It Ain’t Over
In one form or another, the post-election protest seems likely to continue.
Memphis Flyer: by Jackson Baker
There's no fat lady singing yet.
Although voting in the 2010 countywide election ended on August 5th and the Election Commission was scheduled to meet for the purpose of certifying the results August 19th, events of the intervening two weeks have made it clear that the results of the election are far from being universally accepted and may yet be formally challenged.
After a hearing in the courtroom of Chancellor Walter Evans on Monday, in which Chancery Court clerk and master Dewun R. Settle was appointed a de facto referee to resolve continuing disputes, Shelby County Democratic chairman Van Turner was asked his opinion about the then pending certification process on Thursday.
"We'll make a decision prior to then about a formal request that they not certify, after that they still have five days to contest the election, and none of this prevents us from going to federal court and pursuing any federal actions that we may deem necessary," said Turner, who, wearing his lawyer's hat, represents litigants dissatisfied with either the results or the election process itself, or both.
The two litigants of record are current county trustee Regina Morrison Newman, a Democrat who is about to lose her job when and if the election results are certified and her election opponent, Republican David Lenoir, is sworn in, and Minerva Johnican, the onetime Criminal Court clerk who was out-polled by the GOP's Kevin Key. Both Newman and Johnican trailed their opponents by fewer than 5,300 votes, which Democrats say is the number of potentially inconvenienced voters because of an Election Day voting-machine glitch.
That glitch (reputedly the result of an error by a long-term civil-service employee, though his or her identity has not yet been revealed by Election Commission authorities) came from the fact that early-voting data from a previous election — reportedly the May countywide primaries of this year — was fed into the electronic voter roll for the August 5th election.

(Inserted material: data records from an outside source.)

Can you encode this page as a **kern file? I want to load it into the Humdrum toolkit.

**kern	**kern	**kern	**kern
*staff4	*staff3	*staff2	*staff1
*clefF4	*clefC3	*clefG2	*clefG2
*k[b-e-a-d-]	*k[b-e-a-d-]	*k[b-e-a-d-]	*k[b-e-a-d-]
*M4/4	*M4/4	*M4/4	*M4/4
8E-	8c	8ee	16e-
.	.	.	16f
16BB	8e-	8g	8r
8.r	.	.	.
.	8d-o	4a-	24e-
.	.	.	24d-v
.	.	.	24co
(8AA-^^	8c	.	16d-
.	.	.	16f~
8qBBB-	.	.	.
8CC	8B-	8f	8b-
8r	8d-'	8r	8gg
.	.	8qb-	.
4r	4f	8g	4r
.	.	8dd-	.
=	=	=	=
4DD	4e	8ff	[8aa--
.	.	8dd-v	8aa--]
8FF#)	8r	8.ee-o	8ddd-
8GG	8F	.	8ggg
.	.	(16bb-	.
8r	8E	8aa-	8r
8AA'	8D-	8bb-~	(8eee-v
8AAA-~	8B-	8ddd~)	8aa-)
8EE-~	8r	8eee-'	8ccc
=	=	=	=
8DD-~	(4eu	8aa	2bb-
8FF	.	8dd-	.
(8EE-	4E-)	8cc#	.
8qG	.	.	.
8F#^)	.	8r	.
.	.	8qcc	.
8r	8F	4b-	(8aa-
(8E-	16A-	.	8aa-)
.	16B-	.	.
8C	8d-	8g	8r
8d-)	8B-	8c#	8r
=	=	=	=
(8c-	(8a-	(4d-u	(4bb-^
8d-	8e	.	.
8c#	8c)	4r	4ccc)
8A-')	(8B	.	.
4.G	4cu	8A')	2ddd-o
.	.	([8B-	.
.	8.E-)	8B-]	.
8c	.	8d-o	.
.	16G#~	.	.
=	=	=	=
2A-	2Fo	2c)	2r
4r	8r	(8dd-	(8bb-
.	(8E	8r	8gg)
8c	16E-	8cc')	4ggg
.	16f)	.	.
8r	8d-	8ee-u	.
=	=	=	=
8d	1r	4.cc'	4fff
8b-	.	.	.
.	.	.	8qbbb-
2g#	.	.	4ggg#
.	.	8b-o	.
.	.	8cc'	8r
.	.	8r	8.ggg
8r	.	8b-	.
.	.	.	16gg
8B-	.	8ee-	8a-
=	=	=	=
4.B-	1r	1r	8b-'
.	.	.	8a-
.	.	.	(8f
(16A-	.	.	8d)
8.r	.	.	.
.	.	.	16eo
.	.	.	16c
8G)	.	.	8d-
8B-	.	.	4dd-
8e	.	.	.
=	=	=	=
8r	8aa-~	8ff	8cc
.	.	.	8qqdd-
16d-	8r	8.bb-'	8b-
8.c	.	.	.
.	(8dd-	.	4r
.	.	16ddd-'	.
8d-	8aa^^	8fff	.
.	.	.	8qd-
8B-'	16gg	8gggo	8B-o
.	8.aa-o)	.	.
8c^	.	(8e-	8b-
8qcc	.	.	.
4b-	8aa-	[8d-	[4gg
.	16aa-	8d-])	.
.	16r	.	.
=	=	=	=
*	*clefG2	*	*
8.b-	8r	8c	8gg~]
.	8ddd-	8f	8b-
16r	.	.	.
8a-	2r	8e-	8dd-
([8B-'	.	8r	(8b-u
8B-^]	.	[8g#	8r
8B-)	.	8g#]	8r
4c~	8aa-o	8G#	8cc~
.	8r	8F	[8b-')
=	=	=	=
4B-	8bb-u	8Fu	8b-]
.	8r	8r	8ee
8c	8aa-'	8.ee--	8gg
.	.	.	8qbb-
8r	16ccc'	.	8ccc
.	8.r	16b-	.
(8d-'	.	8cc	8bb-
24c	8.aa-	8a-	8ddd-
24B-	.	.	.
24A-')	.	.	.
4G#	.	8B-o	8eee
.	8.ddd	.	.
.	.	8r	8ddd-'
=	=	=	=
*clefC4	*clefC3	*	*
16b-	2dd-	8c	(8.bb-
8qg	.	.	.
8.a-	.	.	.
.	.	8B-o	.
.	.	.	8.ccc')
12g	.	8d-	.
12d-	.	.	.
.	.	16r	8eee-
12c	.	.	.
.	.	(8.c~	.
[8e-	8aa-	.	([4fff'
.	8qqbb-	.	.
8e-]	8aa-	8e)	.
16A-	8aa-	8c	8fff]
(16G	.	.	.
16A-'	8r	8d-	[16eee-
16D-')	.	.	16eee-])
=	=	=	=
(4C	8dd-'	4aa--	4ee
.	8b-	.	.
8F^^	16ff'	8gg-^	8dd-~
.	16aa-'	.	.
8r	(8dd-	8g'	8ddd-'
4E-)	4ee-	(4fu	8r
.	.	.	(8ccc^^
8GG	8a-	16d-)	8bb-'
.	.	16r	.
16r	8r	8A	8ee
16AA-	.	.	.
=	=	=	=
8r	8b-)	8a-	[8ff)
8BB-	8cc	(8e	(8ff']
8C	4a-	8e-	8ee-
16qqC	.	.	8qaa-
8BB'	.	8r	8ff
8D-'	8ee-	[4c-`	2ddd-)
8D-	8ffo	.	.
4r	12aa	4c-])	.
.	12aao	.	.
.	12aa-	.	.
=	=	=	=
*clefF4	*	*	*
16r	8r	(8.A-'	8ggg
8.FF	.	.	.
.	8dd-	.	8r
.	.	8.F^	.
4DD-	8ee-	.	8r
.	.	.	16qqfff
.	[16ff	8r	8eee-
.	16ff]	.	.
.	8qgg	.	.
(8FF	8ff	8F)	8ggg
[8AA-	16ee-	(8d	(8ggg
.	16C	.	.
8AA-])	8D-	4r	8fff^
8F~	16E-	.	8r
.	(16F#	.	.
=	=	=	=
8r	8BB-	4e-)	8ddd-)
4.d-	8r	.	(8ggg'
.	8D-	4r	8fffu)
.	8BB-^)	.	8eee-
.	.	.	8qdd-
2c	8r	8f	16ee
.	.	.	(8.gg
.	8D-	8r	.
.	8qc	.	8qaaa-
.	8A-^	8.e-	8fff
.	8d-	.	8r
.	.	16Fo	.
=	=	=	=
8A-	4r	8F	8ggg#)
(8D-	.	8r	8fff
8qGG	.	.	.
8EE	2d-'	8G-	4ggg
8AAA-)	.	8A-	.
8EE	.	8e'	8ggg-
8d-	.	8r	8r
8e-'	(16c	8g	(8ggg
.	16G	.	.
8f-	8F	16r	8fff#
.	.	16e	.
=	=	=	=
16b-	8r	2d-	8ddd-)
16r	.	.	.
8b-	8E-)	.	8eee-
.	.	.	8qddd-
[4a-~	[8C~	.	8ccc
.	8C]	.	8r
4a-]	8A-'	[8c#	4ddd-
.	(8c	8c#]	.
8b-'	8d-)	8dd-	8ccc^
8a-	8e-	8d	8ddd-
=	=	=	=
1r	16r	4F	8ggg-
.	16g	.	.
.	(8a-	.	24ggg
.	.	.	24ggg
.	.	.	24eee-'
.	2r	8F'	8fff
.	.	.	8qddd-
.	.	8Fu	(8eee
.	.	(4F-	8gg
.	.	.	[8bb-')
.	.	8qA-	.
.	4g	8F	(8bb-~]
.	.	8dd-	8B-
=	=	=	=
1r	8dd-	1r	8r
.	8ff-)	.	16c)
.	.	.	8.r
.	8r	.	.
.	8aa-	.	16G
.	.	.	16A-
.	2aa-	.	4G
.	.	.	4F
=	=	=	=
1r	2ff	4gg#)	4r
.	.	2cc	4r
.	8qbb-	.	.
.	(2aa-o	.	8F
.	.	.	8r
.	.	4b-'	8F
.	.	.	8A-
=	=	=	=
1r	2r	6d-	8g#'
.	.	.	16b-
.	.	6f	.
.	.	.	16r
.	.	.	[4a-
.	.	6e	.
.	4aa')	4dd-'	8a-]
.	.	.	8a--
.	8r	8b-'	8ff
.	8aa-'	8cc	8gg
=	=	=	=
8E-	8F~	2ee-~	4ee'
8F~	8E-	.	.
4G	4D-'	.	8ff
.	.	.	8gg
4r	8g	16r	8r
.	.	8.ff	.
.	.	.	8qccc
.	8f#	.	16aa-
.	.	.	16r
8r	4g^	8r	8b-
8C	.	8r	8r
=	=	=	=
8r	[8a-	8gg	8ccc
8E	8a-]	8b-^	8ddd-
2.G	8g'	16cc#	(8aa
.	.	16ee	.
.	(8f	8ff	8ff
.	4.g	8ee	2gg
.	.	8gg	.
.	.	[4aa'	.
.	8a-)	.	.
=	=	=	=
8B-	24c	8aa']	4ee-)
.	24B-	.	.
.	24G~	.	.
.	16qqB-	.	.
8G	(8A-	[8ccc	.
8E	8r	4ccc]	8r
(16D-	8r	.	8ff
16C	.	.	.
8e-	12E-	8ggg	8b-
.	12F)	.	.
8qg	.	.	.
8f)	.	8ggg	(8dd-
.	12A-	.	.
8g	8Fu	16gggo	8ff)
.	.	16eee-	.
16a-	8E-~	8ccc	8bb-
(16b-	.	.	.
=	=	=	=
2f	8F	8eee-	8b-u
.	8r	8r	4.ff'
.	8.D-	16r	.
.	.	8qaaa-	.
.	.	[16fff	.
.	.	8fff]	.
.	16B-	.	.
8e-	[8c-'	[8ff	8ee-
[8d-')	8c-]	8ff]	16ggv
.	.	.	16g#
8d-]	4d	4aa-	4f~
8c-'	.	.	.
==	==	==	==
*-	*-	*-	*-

As a consequence of that mistake, a significant number of voters were challenged when they arrived to vote on August 5th. The exact number has not been determined, but in a series of protest meetings convened under Democratic auspices, other complaints have been raised by a variety of other alleged irregularities.
At a previous hearing in Chancellor Evans' courtroom, the litigants and representatives of the Election Commission reached voluntary agreement about the need for sharing information about the actual voting results. But disagreements arose when a group representing the litigants, joined by consultants from BlackBoxVoting, an advocacy group, arrived to download election results last Thursday at the Election Commission's Operations Center at Shelby Farms.
Monday's hearing represented an effort to get beyond the stalemate — based in part on what John Ryder, an attorney for the Election Commission, said were proprietary matters involving the Diebold Corporation, makers of the voting machines in use in the county.
Ryder expressed satisfaction in the appointment of Settle to adjudicate disputes and pointed out that a variety of audits are expected — from two local firms and the state election coordinator — and that both the Tennessee Bureau of Investigation and the U.S. Department of Justice have been called in.
Meanwhile, some of the material in dispute has been handed over, though Newman is disturbed that parts of it have been redacted. And of the voters potentially disadvantaged by the Election Day glitch, she said, "Based on our analysis of those numbers, there's a disproportionate number of African Americans and 'others' in that number."
Given that questions were raised about vote counting in the 2006 county election, in which several Democrats were narrowly defeated, questions may linger about the authenticity of this year's outcome, even after all the evidence is sifted.
Speaking to reporters on Monday, Turner hinted that the question of outright fraud was not the central issue, however. "We just want to make sure the process is fair and transparent," he said.